The AAT made the decision without seeing the original dob-in report!

The Court ultimately found as follows:

18.The Court accepts the submission made on behalf of the applicant that the unverified dob-in information “poisoned the well”.  [emphasis added].

19.The Court does not accept the submissions made on behalf of the first respondent. The Tribunal misinterpreted or misunderstood the nature of the evidence before it. It should not have found that the dob-in information was likely true.

20.The error on the part of the Tribunal was jurisdictional in nature. Had the Tribunal properly assessed the evidence it could reasonably have arrived at a different decision. The error was material.

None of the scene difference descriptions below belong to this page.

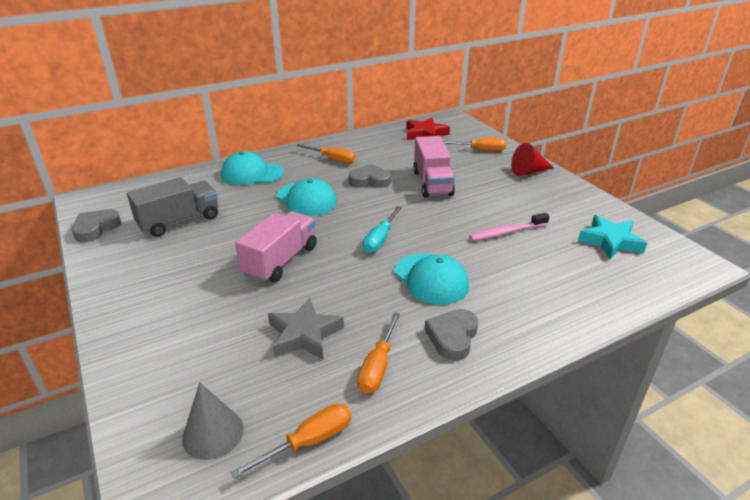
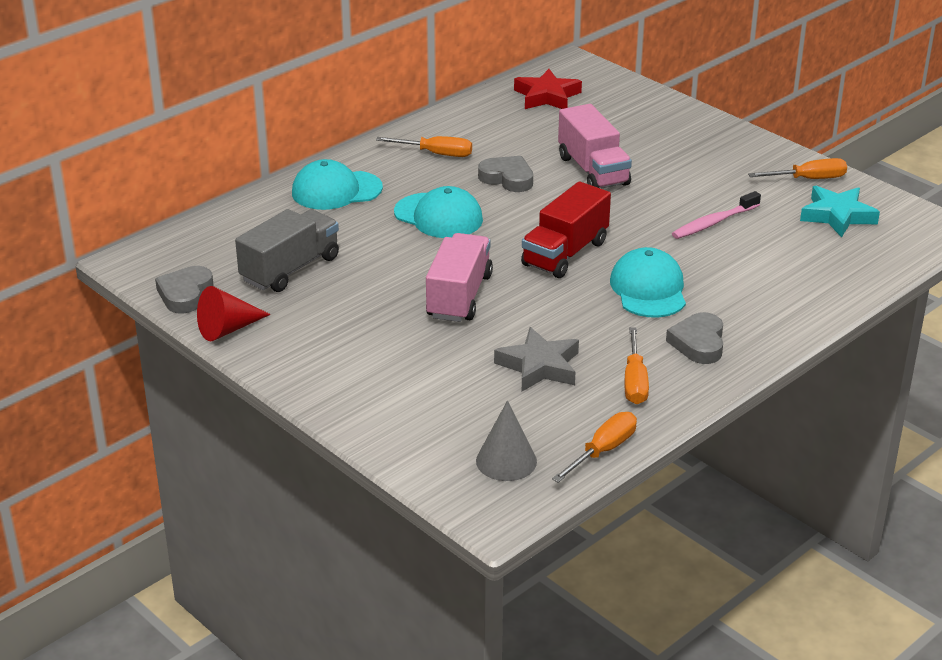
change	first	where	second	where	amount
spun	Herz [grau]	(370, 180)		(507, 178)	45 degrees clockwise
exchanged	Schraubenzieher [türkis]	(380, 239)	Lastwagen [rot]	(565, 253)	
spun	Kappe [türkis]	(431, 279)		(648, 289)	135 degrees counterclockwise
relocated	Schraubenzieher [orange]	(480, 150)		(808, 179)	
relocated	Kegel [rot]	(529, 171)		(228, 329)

The applicant had relied upon what the High Court said in  the judgement of Kiefel CJ, Keane, Gordon and Steward JJ in Plaintiff M1-2021 v Minister for Home Affairs [2022] HCA 17 at [24] – [25] where it was said:

24        Consistently with well-established authority in different statutory contexts, there can be no doubt that a decision-maker must read, identify, understand and evaluate the representations. Adopting and adapting what Kiefel J (as her Honour then was) said in Tickner v Chapman, the decision-maker must have regard to what is said in the representations, bring their mind to bear upon the facts stated in them and the arguments or opinions put forward, and appreciate who is making them. From that point, the decision‑maker might sift them, attributing whatever weight or persuasive quality is thought appropriate. The weight to be afforded to the representations is a matter for the decision-maker. And the decision-maker is not obliged “to make actual findings of fact as an adjudication of all material claims” made by a former visa holder.

25        It is also well-established that the requisite level of engagement by the decision-maker with the representations must occur within the bounds of rationality and reasonableness. What is necessary to comply with the statutory requirement for a valid exercise of power will necessarily depend on the nature, form and content of the representations. The requisite level of engagement – the degree of effort needed by the decision-maker – will vary, among other things, according to the length, clarity and degree of relevance of the representations. The decision-maker is not required to consider claims that are not clearly articulated or which do not clearly arise on the materials before them.

Basically the tribunal had failed to properly evaluate the ‘dob-in’ material.

In a separate case, in Khaira v Minister for Home Affairs (No 3) [2021] FCCA 687 (8 April 2021) the court ordered that the dob-in information be disclosed to the applicant, there being no case for public interest immunity.

The Minister often argues that the disclosure of the dob-in information will expose the departments intelligence gathering methods.

The website of Home Affairs discloses how it all works – see https://www.homeaffairs.gov.au/help-and-support/departmental-forms/online-forms/border-watch

Plus there is a link to a dob-in number to call – see  https://www.homeaffairs.gov.au/about-us/what-we-do/borderwatch/reporting/information-protection-statement

Once it is established that the Department of Home Affairs publishes how it’s dob-in system works, it can hardly be a state secret to keep dob-in information secret!

The end result is that dob-in information is often unreliable, a failure of a delegate or tribunal to properly evaluate that information would lead to jurisdictional error.